Introduction

Cybersecurity is a critical issue for law firms, and one that is not going away. According to a recent study, 80% of the largest firms in the US experienced a malicious breach last year; with an average of 10,000 network intrusion attempts detected daily amongst these 200 firms. With the average cost of a successful malware attack on a law firm at $5 million (the average cost per record at $141), it is evident that cybersecurity must be dealt with at senior management level to prevent the financial and reputational damage of a cyber event.

Specific Concerns/ Risks

Legal firms remain a favourite for cyber criminals due to the colossal amount of sensitive data that they store. This data is of high worth to hackers who can sell it on the dark web or use it for extortion purposes. Law firms often hold trade secrets and other sensitive information about corporate clients, including details about undisclosed mergers and acquisitions that if leaked could be used for insider trading. Due to the importance of the data held on file, firms are exposed to legal issues relating to client confidentiality and the determination of cyber criminals to get their hands on this exceedingly valuable data.

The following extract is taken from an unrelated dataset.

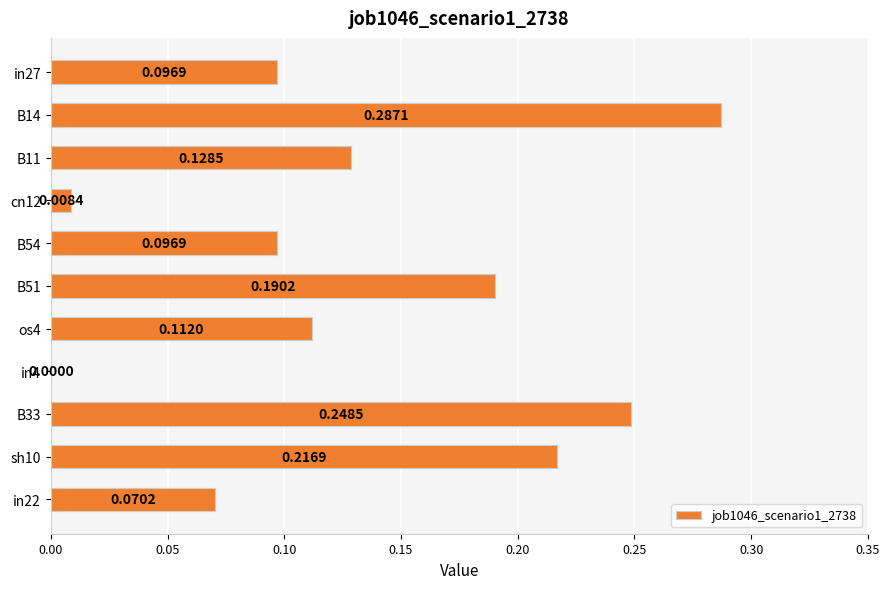

Which has a higher value, B51 or B11?

B51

Many law firms are now characterised by international structures, leading to increased cyber exposure and the need for succinct company regulations. Often employees are unaware of the numerous risks that are faced throughout the network and are equally unaware of the level of granularity around the processes and controls in place to address those risks. Failure to train staff properly increases the likelihood of employees responding to social engineering and phishing e-mails which can result in leaked data, system interruption and failure, high ransom demands and, significant reputational damage.

The implications for effected clients of a law firm following a data breach are far reaching as it could affect an ongoing legal case and put a client at an unfair disadvantage. For example, a client’s leaked intellectual property may be seen by a competitor, or the breach could provide a back door into a client’s systems. Often cybercriminals are targeting businesses that give them access to larger enterprises with more valuable data to steal. Legal firms certainly fit this criterion, further highlighting them as popular targets.

Data regulation and compliance should be fully updated and integrated into law firm’s IT systems. Unfortunately, many law firms do not have an internal audit function, and if they do it is often made up one individual who covers the entire network. This can lead to out of date systems and processes, leaving the firm exposed to potential breaches, compliance failures and malicious third parties. Additionally, international companies must ensure that employees are aware of international data protection regulations such as the General Data Protection Regulation (GDPR), and US state specific data protection regulations. With all 50 U.S. states having their own breach-notification laws, this forces law firms and other companies to navigate a patchwork of different rules; facing potential regulatory fines and embarrassment for those failing to comply.

Types of Cyber Claims

In March 2016, two of the largest law firms based in New York suffered data breaches. Both of the firms specialised in patent and intellectual property law; representing Wall Street Banks and Fortune 500 companies in everything from lawsuits to multibillion- dollar merger negotiations. This sparked suspicions that the perpetrators were hackers using the breached data for insider trading on the stock market.  In the same month, 48 US law firms were targeted specifically by Russian cyber criminals looking for M&A activity to harness for insider trading. A comprehensive cyber policy would cover the notification costs to affected clients, provide immediate incident response (including PR costs) and cover the business interruption and reputational damage costs to name a few.

In 2017 one of the world’s biggest law firms was hit with a Petya cyber-attack that restricted employees’ access to emails and documents. For two days following the attack, the telephones and e-mails of 3600 lawyers in 40 countries were locked out. While the firm managed to recover some of its systems, it never regained complete access to emails sent or received before the ransomware struck; and some staff also permanently lost access to vital and confidential documents, causing significant and ongoing business interruption and reputational damage. Had the firm purchased a cyber insurance policy, a 24-hour incident response team would have been on hand to offer advice to deal with the attack and if necessary, would have paid the bitcoin ransom.

In early 2017, a popular website building site was hacked that affected numerous US based law firm websites. The hackers discovered a vulnerability that enabled them to bypass authentication systems and edit the contents of website pages. Law firms saw their pages defaced with offensive messages and many had years’ worth of content deleted. The reputational damage to the firm was significant, as was the business interruption cost.

Risk Transfer

Comprehensive cyber insurance not only offers financial support following a breach, but also includes risk mitigation support to prevent the attack happening in the first place. Considering the high-risk landscape in which Legal firms are operating, it is essential that cyber risk management is treated as a top priority.  A Safeonline Cyber policy offers first and third-party coverage, to ensure that the law firm is comprehensively protected. Additionally, it includes complementary pre and post breach services and can be tailormade to provide the best cyber solution to fit the differing requirements of the legal sector.  The coverage includes cyber and multimedia sections, including coverage for cyber extortion, data breach response and crisis management, business interruption and extra expense as well as data recovery and defence costs.

As cyber attacks become increasingly prevalent in the legal sector, all firms must prepare to face these potential risks. Using insurers as allies will help firms to operate with confidence.